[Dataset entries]
===

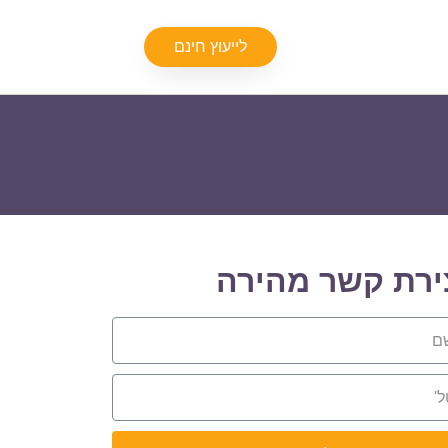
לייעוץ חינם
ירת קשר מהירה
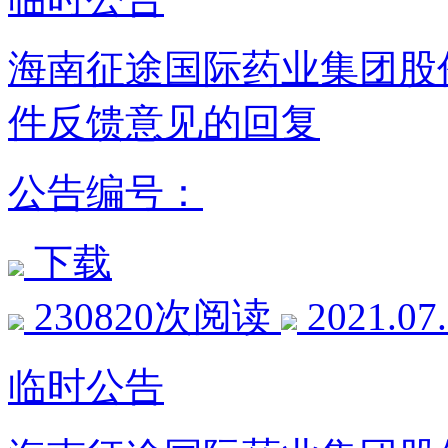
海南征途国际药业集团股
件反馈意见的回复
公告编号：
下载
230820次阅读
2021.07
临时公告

===

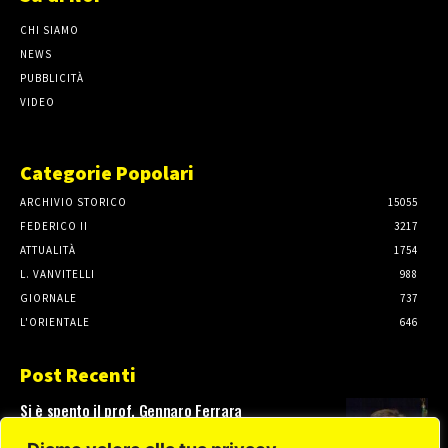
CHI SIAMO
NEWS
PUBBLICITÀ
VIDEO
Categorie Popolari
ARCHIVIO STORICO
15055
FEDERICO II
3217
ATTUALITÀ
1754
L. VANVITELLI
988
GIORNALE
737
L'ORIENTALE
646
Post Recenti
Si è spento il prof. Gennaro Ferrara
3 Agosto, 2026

===

Among the entries above, the line containing "L'ORIENTALE", the line containing "3 Agosto, 2026", and all lines between them are to be restated word for word; nothing else belongs in the reply.

L'ORIENTALE
646
Post Recenti
Si è spento il prof. Gennaro Ferrara
3 Agosto, 2026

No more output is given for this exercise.